You know the night’s not going to go well when a strange Peruvian man starts the evening by toasting your mother’s “tetas”.

Yes, that’s spanish for tits. He was kind enough to translate.

My mother turned 60 today. We spent the day wandering the crooked streets of Santa Cruz with its hari krishnas and old women in fluorescent green tights and dreadlocked jugglers. And we ate fried artichoke hearts and scallops at the bottom of a canyon in the wine cellar of a 1930s home that kissed the side of a canal. 

Lovely, right?

To cap off the day, we decided to sit at a communal fire pit and toast my mother with a bottle of wine. That’s when Armundo decided to join us.

Sometimes it’s easier to speak to strangers. Sometimes the most beautiful moments of kindness and truth happen between totally unknown people. 

Unfortunately, this was not the case with Armundo.

Okay, he did share some interesting secrets. Armundo was at the same hotel as us celebrating his brother’s seventh wedding. Seventh. As for Armundo, we now know he’s been “clip-clipped” [insert hand motions of scissors snipping here] because he couldn’t handle having any more kids (“they talk so much”). He had those kids with a woman 13 years older than him, who somehow failed to mention the existence of her first four children before Armundo married her. That omission didn’t drive him to divorce, though. It was the constant nagging of his wife asking “who you fuck today?” that eventually drove a wedge between the two. 
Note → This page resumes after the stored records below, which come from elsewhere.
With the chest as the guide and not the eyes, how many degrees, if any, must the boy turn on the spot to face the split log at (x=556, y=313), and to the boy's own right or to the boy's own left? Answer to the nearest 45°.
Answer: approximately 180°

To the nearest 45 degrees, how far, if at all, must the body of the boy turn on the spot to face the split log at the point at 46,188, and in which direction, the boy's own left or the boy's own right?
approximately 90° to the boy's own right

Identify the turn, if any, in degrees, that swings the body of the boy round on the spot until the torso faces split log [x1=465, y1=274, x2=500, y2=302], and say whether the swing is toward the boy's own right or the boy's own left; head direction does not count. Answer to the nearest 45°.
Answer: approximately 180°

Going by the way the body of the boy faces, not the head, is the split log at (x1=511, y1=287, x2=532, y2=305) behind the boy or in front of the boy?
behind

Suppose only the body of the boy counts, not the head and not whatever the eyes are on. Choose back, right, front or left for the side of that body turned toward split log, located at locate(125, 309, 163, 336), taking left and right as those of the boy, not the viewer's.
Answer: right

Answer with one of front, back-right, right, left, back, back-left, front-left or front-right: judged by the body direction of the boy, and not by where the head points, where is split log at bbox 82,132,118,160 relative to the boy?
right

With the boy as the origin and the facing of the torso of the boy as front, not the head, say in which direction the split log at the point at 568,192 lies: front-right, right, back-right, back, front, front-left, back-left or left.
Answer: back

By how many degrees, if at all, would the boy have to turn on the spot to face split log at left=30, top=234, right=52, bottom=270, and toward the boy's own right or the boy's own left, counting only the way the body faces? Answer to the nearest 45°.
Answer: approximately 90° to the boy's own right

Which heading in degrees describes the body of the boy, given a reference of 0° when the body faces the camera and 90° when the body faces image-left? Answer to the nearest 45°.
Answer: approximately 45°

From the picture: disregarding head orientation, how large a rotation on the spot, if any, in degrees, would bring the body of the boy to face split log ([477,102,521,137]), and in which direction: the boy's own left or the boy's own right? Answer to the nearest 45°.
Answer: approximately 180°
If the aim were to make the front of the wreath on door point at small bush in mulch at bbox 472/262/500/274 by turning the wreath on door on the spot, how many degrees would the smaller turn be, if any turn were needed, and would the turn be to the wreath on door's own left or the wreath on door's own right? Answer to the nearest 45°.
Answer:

Mind you, this is all within 10 minutes of sitting down with us.

My mother tried to interrupt him: “I’m with all of my children. And this is my husband of 37 years. And it’s my 60th birthday. We just wanted to have a quiet evening together.”
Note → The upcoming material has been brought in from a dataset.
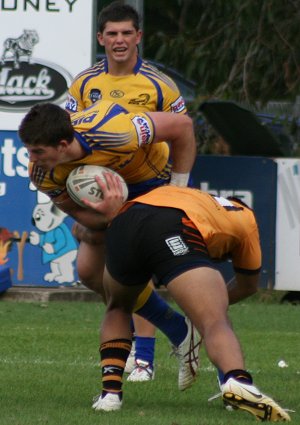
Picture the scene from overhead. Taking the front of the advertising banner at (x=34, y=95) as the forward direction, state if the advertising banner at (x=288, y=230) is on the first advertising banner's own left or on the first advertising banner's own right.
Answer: on the first advertising banner's own left

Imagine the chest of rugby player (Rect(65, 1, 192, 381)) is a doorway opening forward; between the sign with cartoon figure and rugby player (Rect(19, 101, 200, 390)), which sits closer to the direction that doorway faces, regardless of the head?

Armundo: “37 years? I don’t believe it. Everybody’s talking bullshit.”

I should have known better. When he asked if he could join us around the fire and we told him we were celebrating my mother’s birthday, he asked if he could make a toast. He said it first in Spanish: “Amor, salud y pesetas, y  mujeres gran tetas.”

It’s actually an old Spanish toast from Don Quijote, but that doesn’t make it any less awkward to hear quoted in front of your entire family: Love, health, money and women with beautiful tits.

Eventually, my father finally stepped in: “Perhaps you should go back to your wedding.”

Armundo: “You saying you want me to go?”

My father: “Yes, that is exactly what I’m saying.”

2 Comments

  1. raju says:

    very funny…cracked me up

  2. Bruce Hopkins says:

    A variation of the lusty Spanish toasts we learned while living in Spain: “Amor, pesetas y fuerza en la bragueta (force in the fly)!